The DNA that lies tightly coiled in nearly every human cell is subjected to thousands of insults and injuries from within and without daily, which is why the human body has evolved multiple highly effective mechanisms for repairing DNA damage.
“We have in place exquisite mechanisms to repair DNA breaks, and when those fail, we end up with disease. We accumulate genomic instability, we accumulate mutations, and many diseases happen because of the inability of cells to repair DNA,” says Raul Mostoslavsky, MD, PhD, scientific co-director of the MGH Cancer Center and the Laurel Schwartz Professor of Oncology (Medicine) at Harvard Medical School.
DNA damage repair is a double-edged sword: When it goes awry, it can lead to diseases such as cancer and degenerative motor disorders, but it can also be exploited to treat many forms of cancer using drugs that interfere with DNA’s ability to fix itself, thereby causing cancerous cells to stop replicating and die.
Previous studies of DNA repair mechanisms were performed using systems developed by biochemists to purify proteins, but these systems have relatively low yields or “throughput,” Mostoslavsky explains.
“We decided to develop a high-throughput assay to try to identify repair factors in a more unbiased way. We ended up developing a unique microscope-based automatic system to generate DNA damage and to collect information on proteins that are recruited to these types of damage,” he says.
With co-investigators at the National Cancer Research Center in Madrid and at other centres in the U.S., Canada and China, Mostoslavsky and colleagues at MGH and Harvard have developed a highly sensitive method for visualising DNA repair mechanisms at work. Using the technique, they have identified nine new proteins that are involved in DNA repair, a finding that can help researchers develop new cancer drugs, as well as methods for improving the effectiveness of existing therapies.
They describe their technique – a combination of high-throughput microscopy and machine learning – in the journal Cell Reports.
The investigators first developed a high-throughput microscopy test to analyse how proteins are attracted to or excluded from double-strand DNA breaks.
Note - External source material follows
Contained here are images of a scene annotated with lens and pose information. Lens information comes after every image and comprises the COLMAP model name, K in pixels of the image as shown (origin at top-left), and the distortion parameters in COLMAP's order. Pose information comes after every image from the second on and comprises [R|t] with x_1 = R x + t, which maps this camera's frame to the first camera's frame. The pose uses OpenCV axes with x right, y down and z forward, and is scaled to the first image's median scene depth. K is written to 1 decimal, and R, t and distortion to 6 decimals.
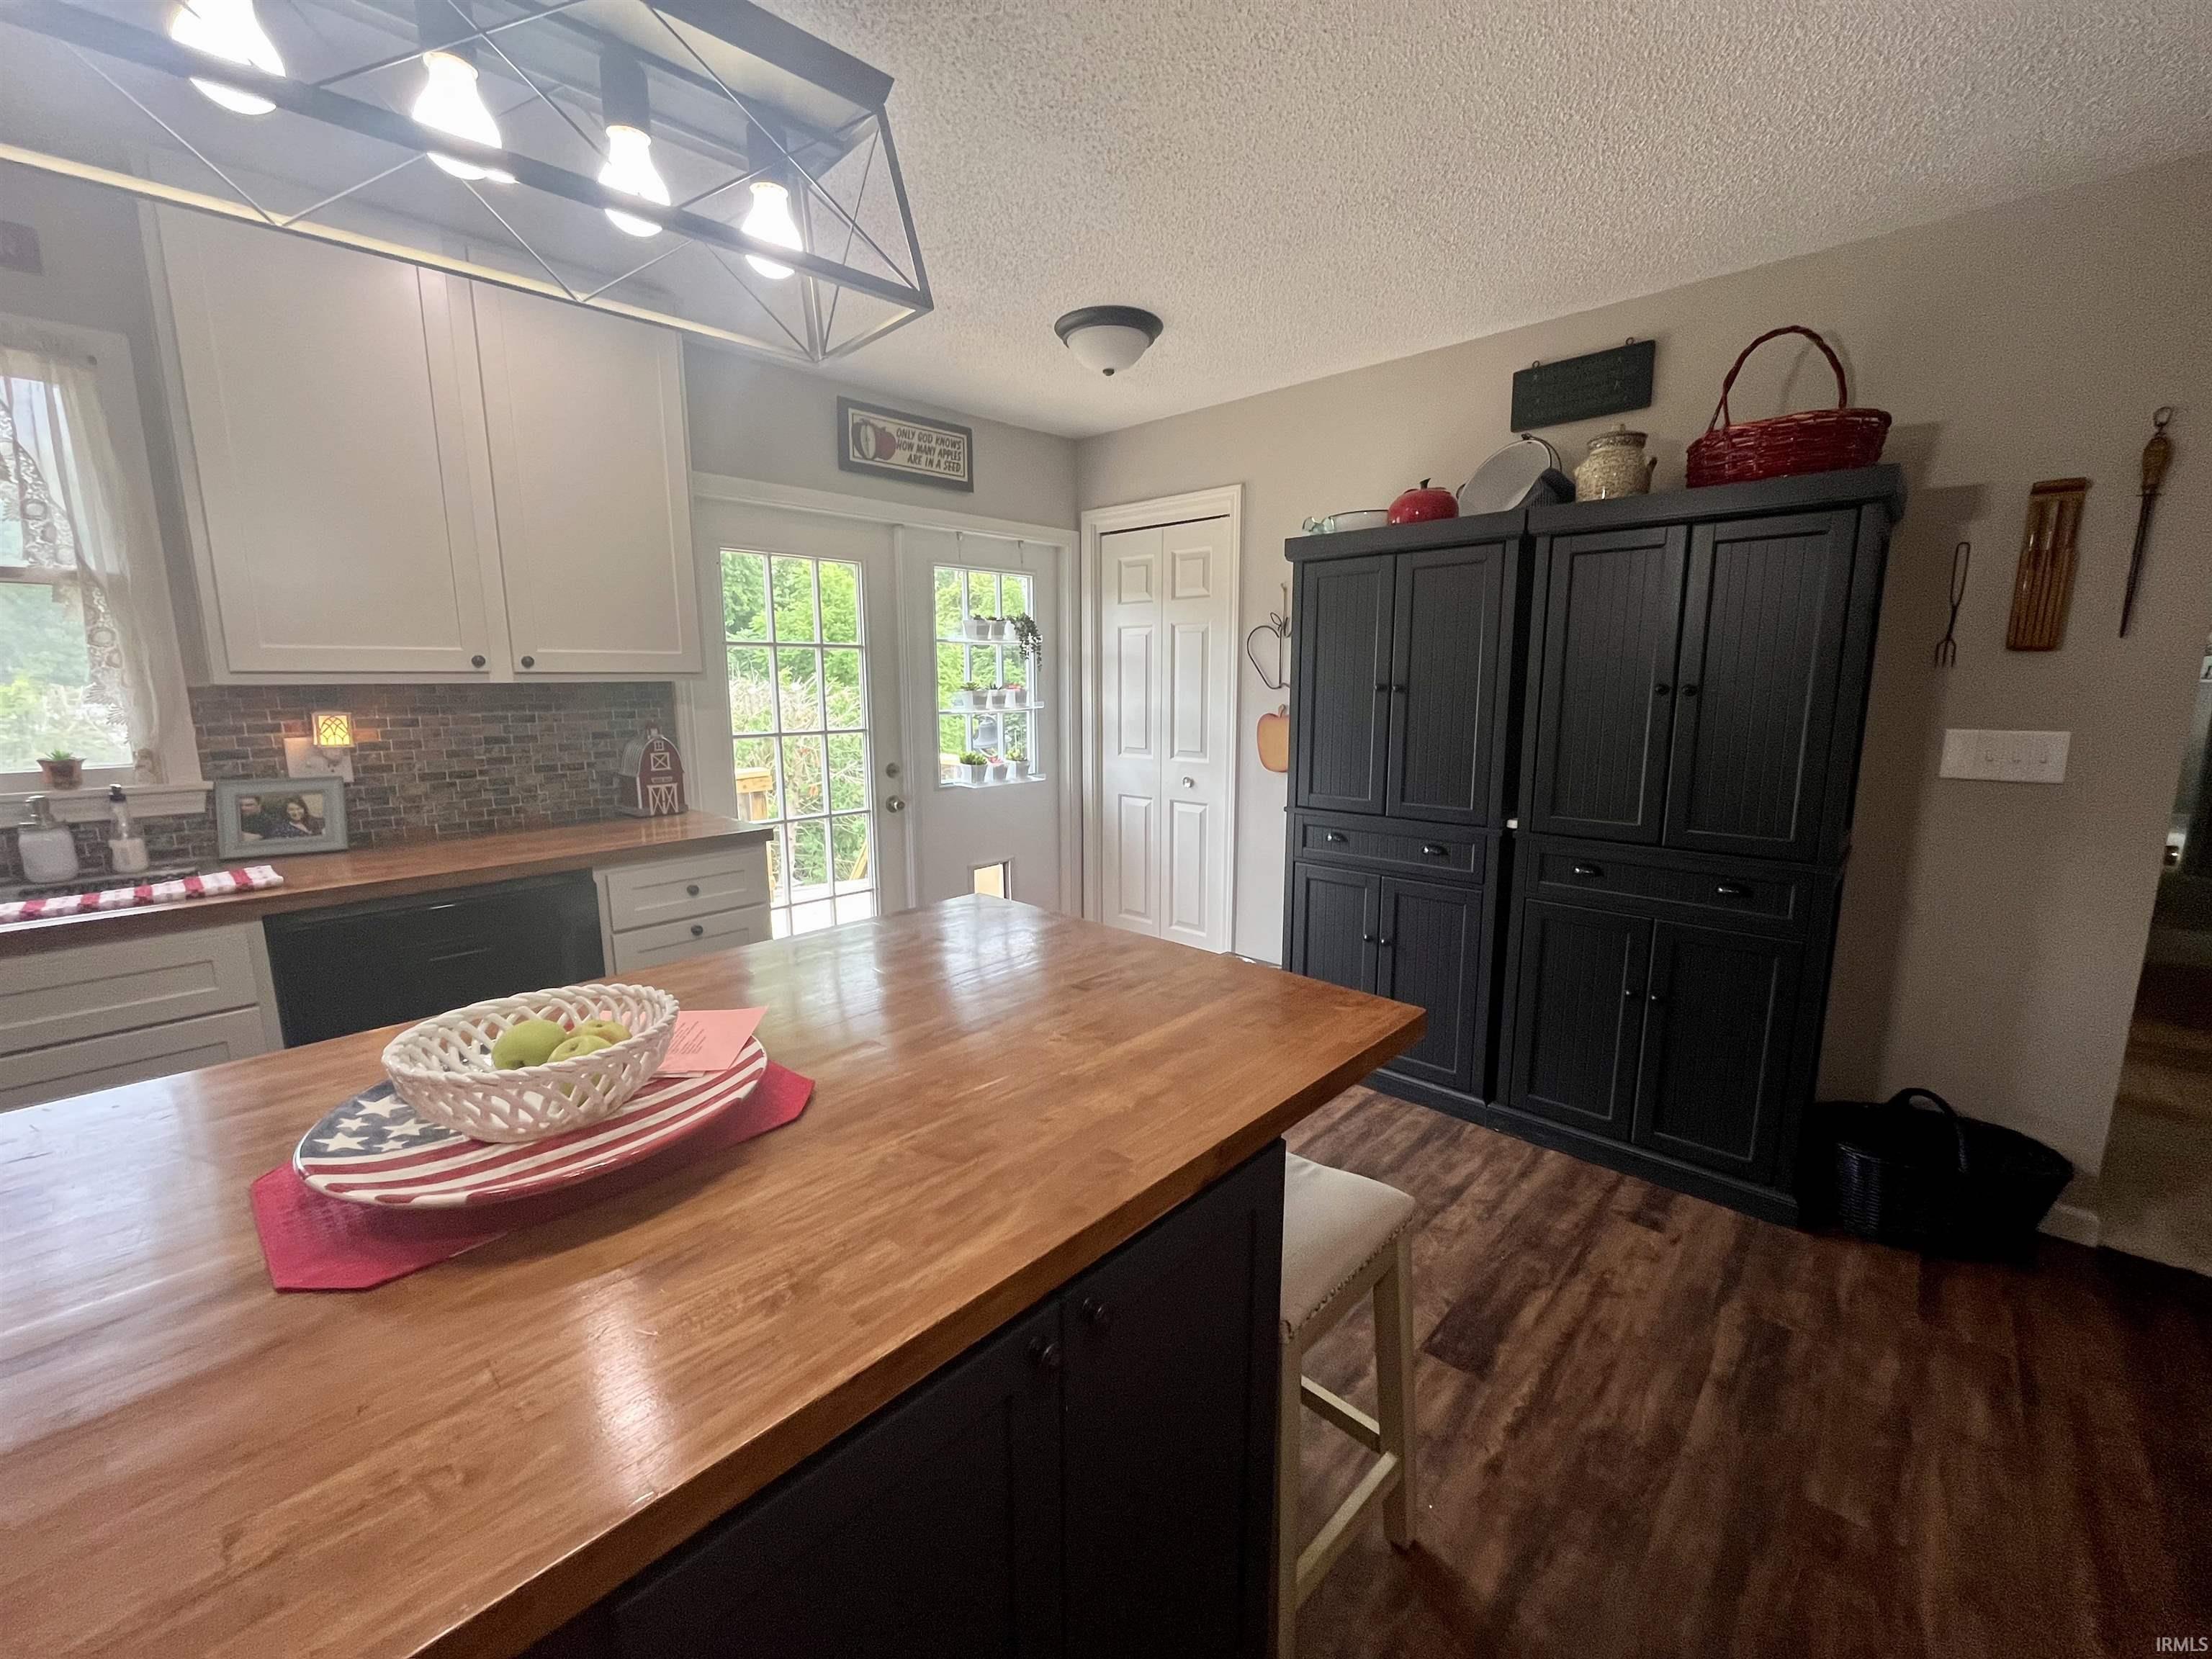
lens RADIAL K [[883.3, 0, 1101.9], [0, 883.3, 822.8], [0, 0, 1]] dist [-0.002223, -0.000094]
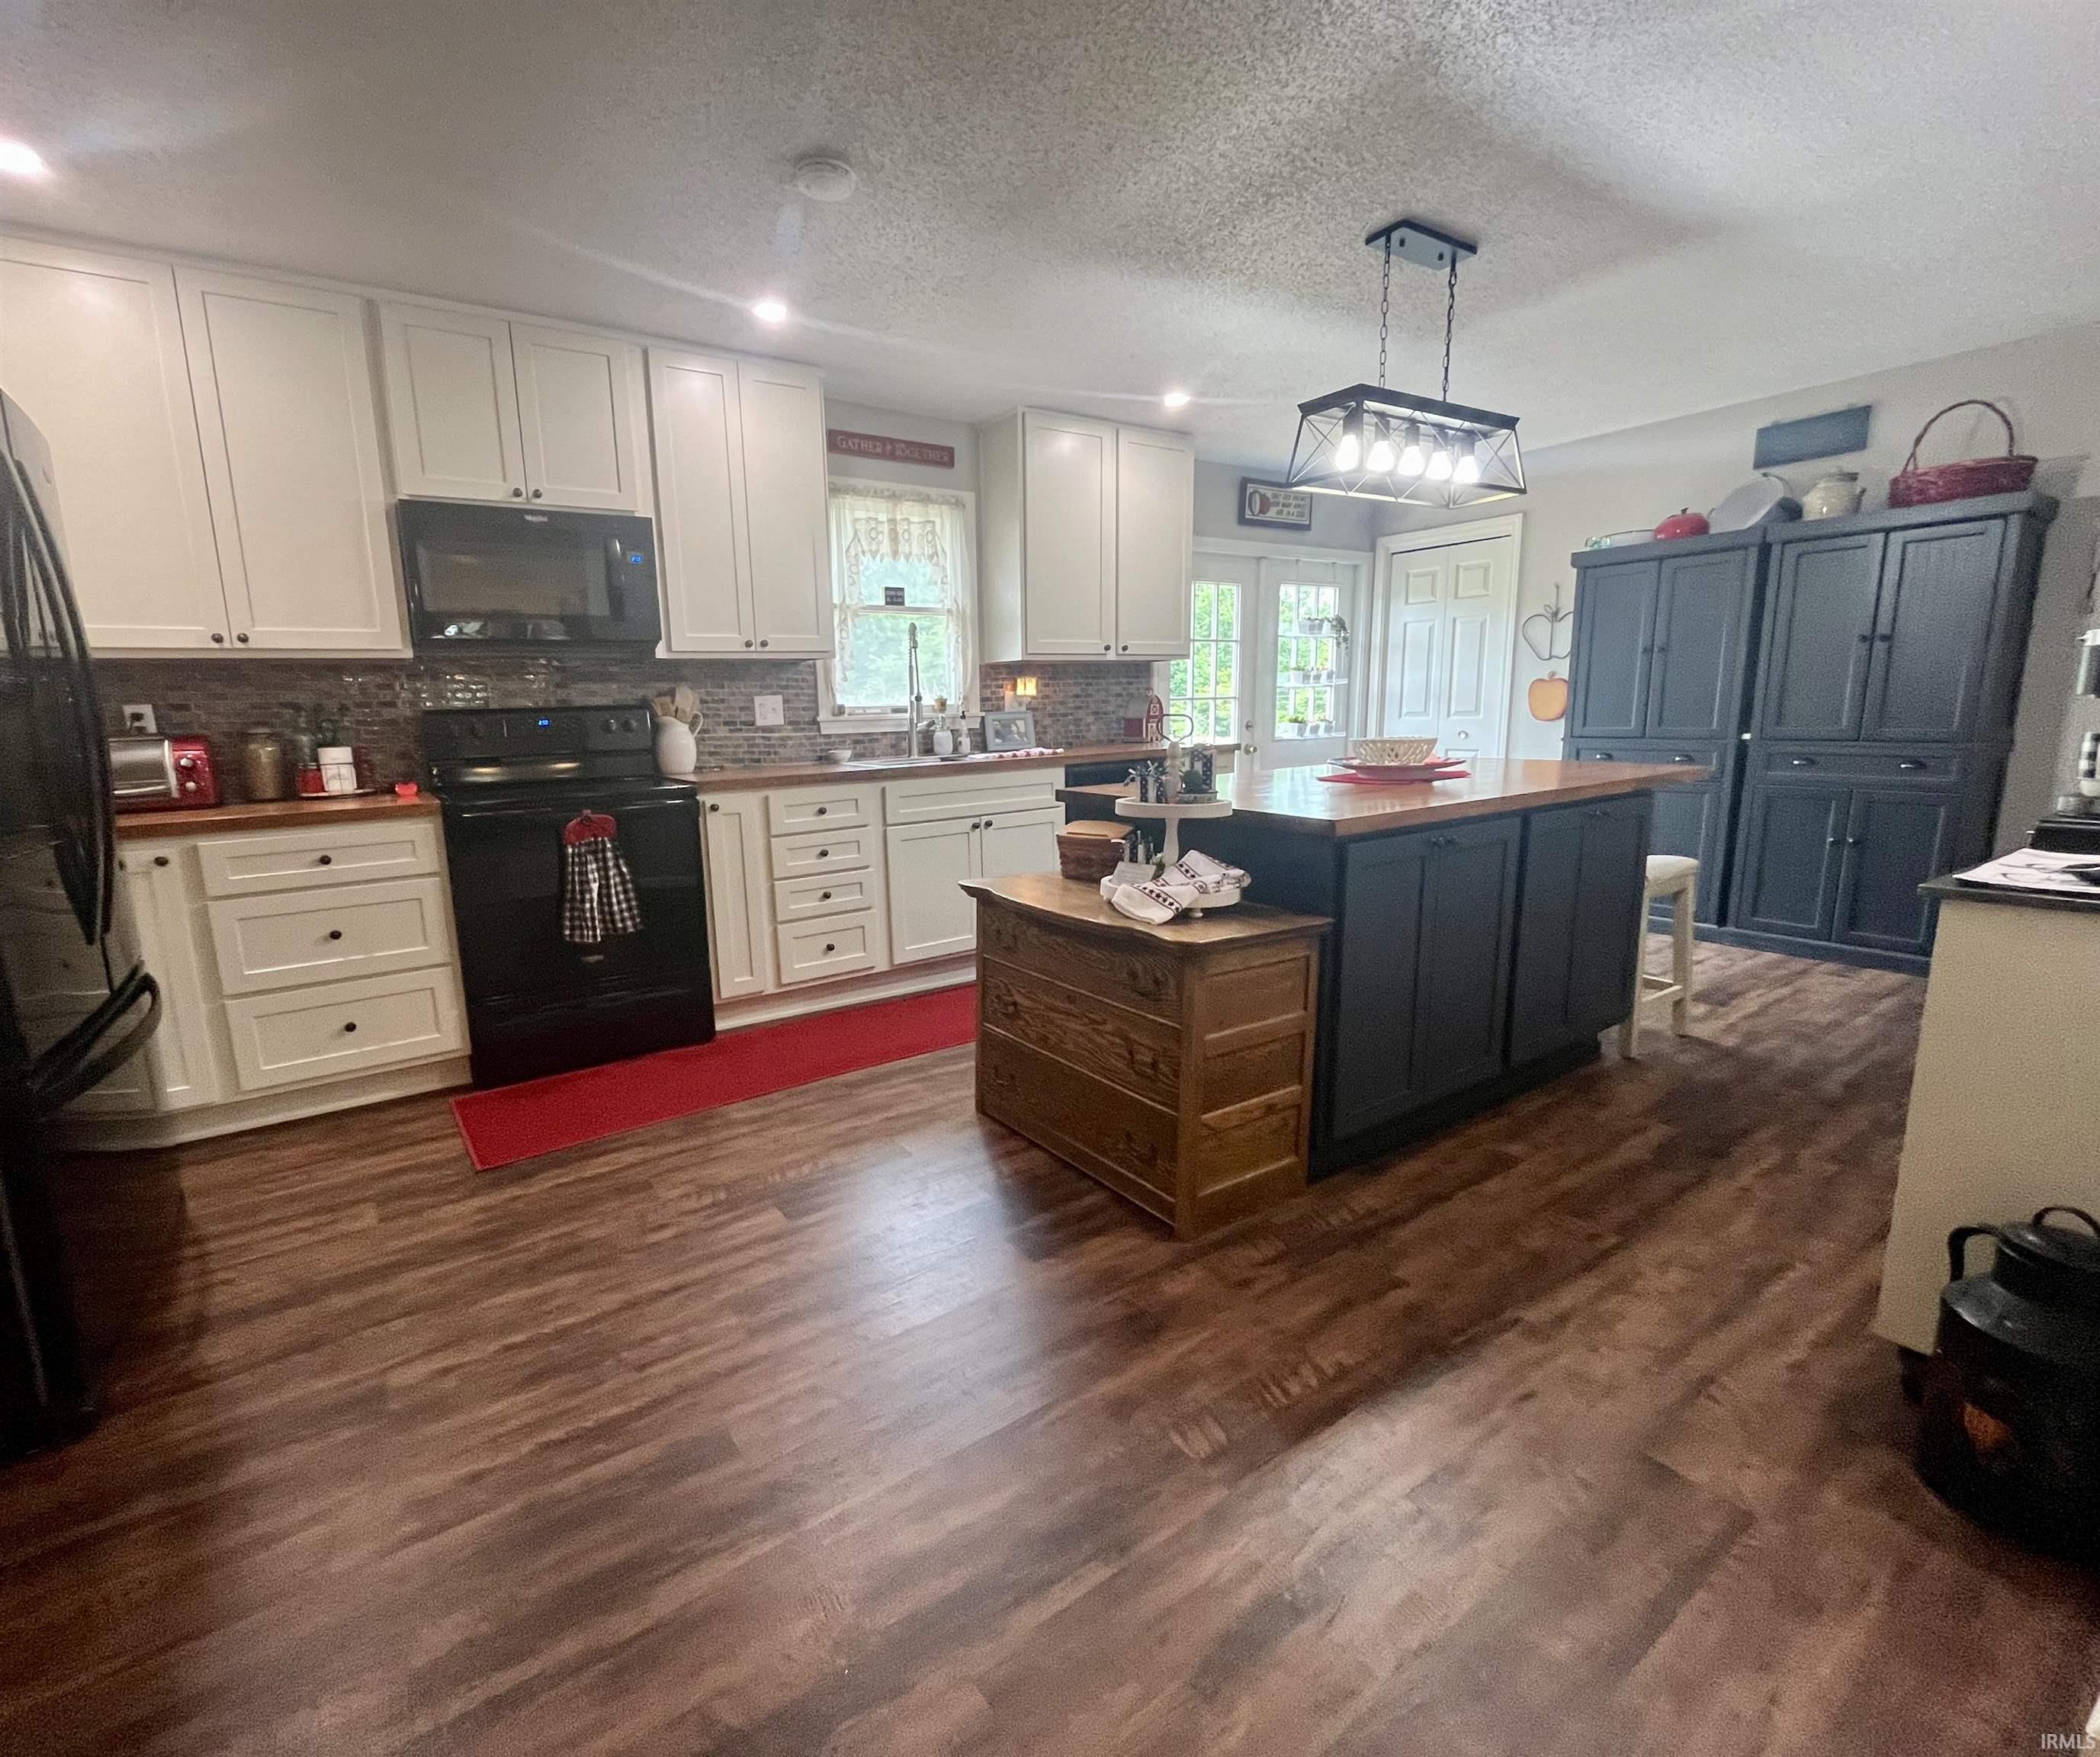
lens RADIAL K [[956.2, 0, 957.4], [0, 956.2, 870.5], [0, 0, 1]] dist [0.003093, 0.001935]
pose [[0.971050, 0.020053, -0.238034, -0.435117], [-0.016784, 0.999735, 0.015750, 0.220803], [0.238287, -0.011299, 0.971129, -0.886057]]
With this system they generated a library of 384 mostly unknown factors and were able to identify which of these proteins are called into action when DNA damage occurs.
They then performed a proof-of-principle study, following one specific factor labelled PHF20 that is kept away from the site of DNA damage, and discovered that PHF20 is excluded because it can interfere with recruitment of another critical DNA repair factor labelled 53BP1.
The systems Mostoslavsky and colleagues developed could, for example, help improve the treatment of breast and ovarian cancers caused by mutations in the cancer susceptibility genes BRCA1 and BRCA2. These cancers are treated with a class of drugs known as PARP inhibitors that work by inhibiting a particular DNA repair factor.